I first got serious about perspective at Rookwood Cemetery last year sketching rows of graves, so I’m keen to re-visit the area for a scheduled Sydney Sketch Club meetup.

The place conjures up the Necropolis Railway, so a visit to the Regent Street Mortuary Station (designed by James Barnet of the Sydney GPO, Australian Museum and Customs House fame) in the city is overdue (it has been under renovation). Photos exist of the 1869 mortuary station at Rookwood made of splendid Pyrmont sandstone (this No.1 of four stations has since been transplanted to Ainslie ACT) but there are no station buildings left at the cemetery, the railway and stations having been closed in 1948 given the increase of transport by automobile.

I’m aware of parts of the cemetery, but not all of it. Like its namesake, Brookwood in Surrey England, it’s vast – 700 acres – and is now the largest Victorian era cemetery in the world. It’s almost the oldest in Australia, with nearly a million people having been buried there. The setting of the crematorium is positively Tuscan, for example – its Italianate tower set amongst pine trees. There are two substantial buildings in the English Victorian 19th-century style:  the St Michael the Archangel Church (1886) and the Elephant House (the Anglican Rest House). For botanical artists, there is the lure of remnants of original, indigenous vegetation as well as fully-developed trees (they used to be labelled for the education of the public) and lots of rose bushes. There are lots of shrines and memorials (e.g. the 1877 Chinese one), many of which would be good drawing practice for my anticipated series on Sydney’s Bandstands & Rotundas. If I was drawing people, I’d be on the lookout for sandstone sculpture atop graves. For bridges and water, see the recently-restored Serpentine Canal. Over the last few years, an annual art installation event, “Hidden”, has been organised. Police have been known to be brought in to sort out traffic jams on the cemetery’s streets on Mother’s Day and Father’s Day.
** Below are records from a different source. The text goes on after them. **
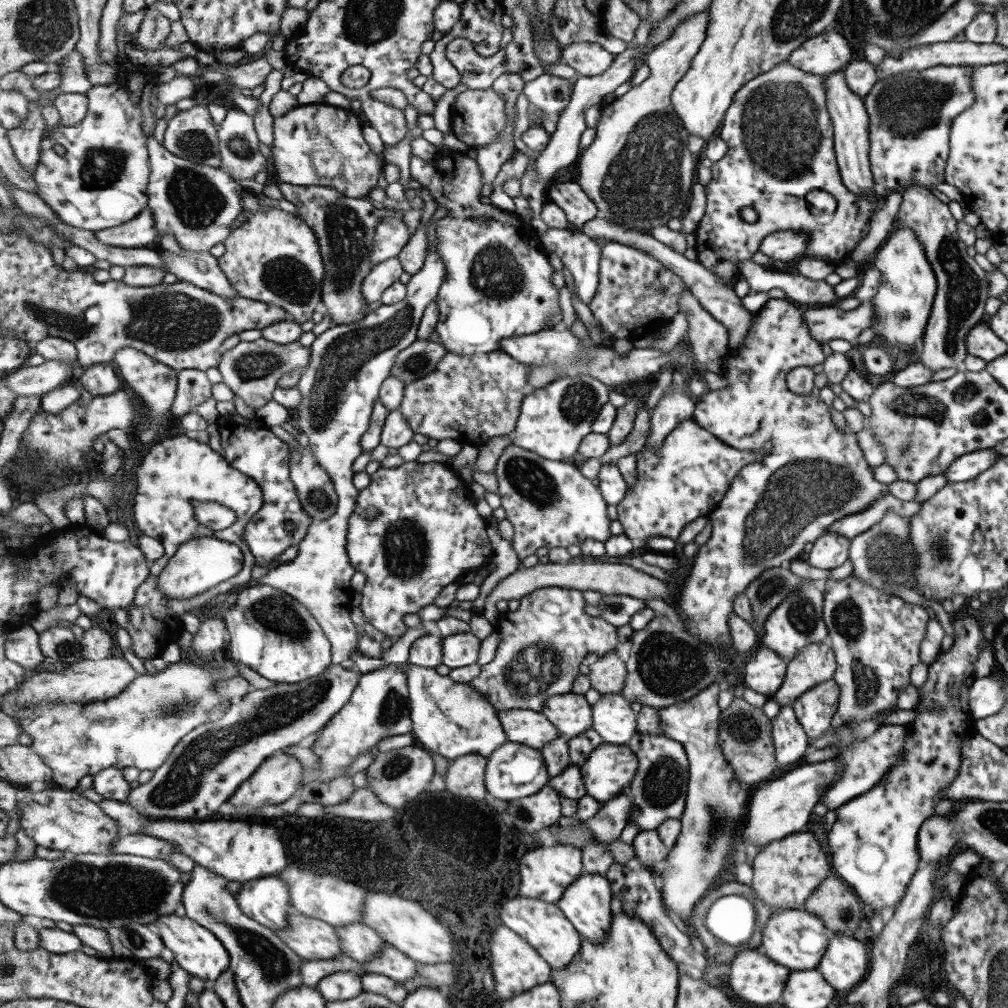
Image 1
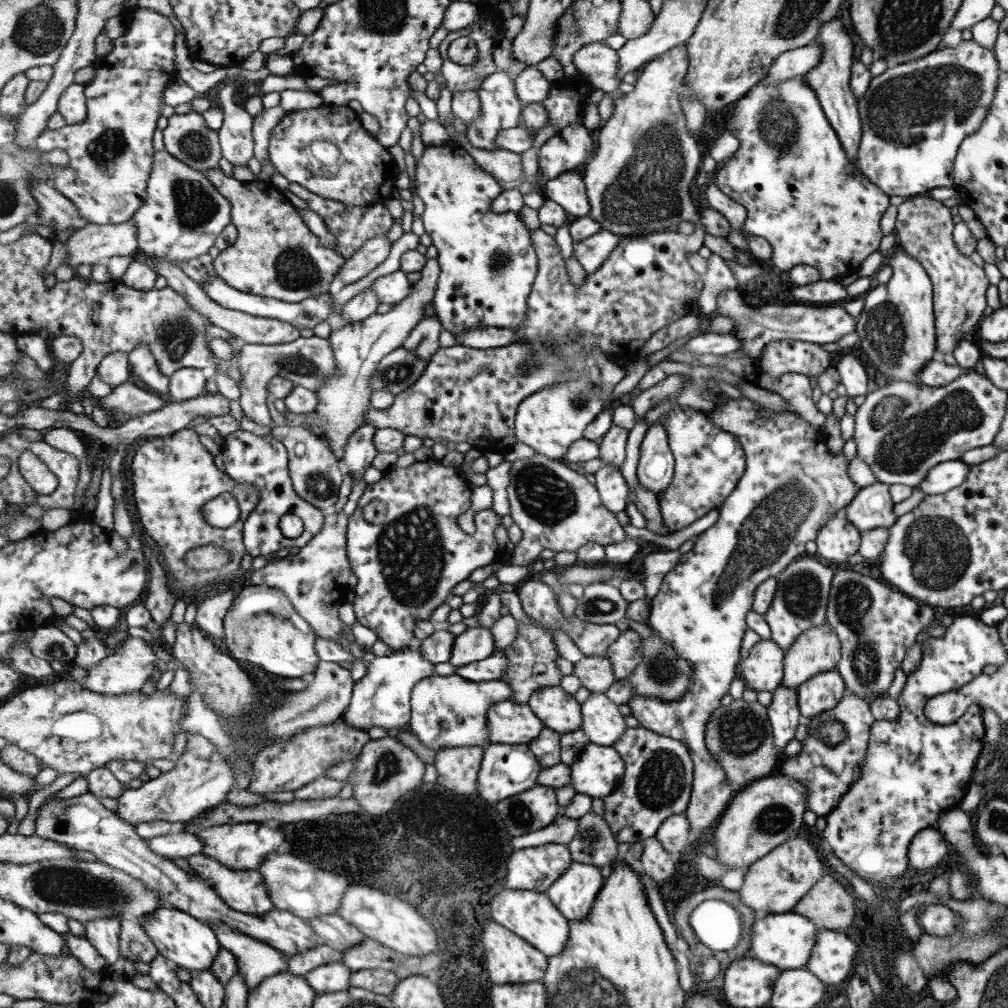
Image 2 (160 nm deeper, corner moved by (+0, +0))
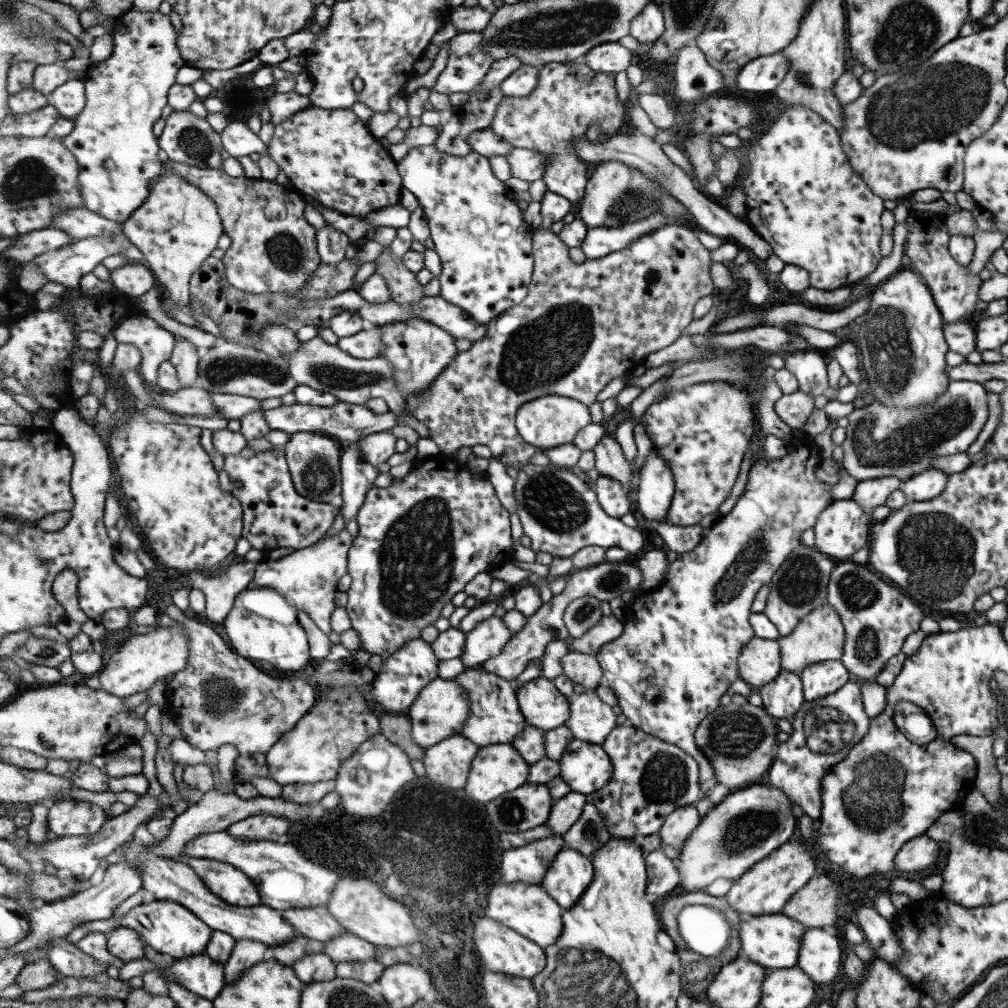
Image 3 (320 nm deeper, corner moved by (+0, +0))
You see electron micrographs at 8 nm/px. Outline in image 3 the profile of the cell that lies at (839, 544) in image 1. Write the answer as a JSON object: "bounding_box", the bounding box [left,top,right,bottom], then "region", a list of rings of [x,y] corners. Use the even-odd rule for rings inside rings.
{"bounding_box":[812,500,871,562],"region":[[[853,500],[833,501],[820,515],[817,515],[812,526],[814,532],[813,548],[836,562],[848,560],[853,552],[857,552],[859,548],[867,547],[870,525],[871,522],[868,522],[866,515],[861,512],[861,508]]]}

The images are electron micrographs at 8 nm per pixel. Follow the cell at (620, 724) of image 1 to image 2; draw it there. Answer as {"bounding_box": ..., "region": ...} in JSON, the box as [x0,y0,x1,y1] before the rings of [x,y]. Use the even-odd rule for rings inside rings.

  •  Two indispensable pieces of preparation: the Wikipedia website (with photos) and the map on the Rookwood Cemetery website.
  • Additional contextual stuff, apart from the Regent Street mortuary station at Redfern/Central: Larcombe’s Stonemasonry in Lidcombe (Larcombe was one of two mayors, with Lidbury, whose names came to form the name of the cemetery’s suburb, “Lidcombe“).
  • There is no sketching or drawing guide to Rookwood.
  • See the work of industrial heritage artist, Jane Bennett at http://janebennettartist.blogspot.com.au/
  • Of interest to sketchers: see Hubert Chalker’s drawings from 1970 of the Mortuary Station transplanted to Ainslie ACT as the All Saints‘ Anglican Church (ACT Public Library).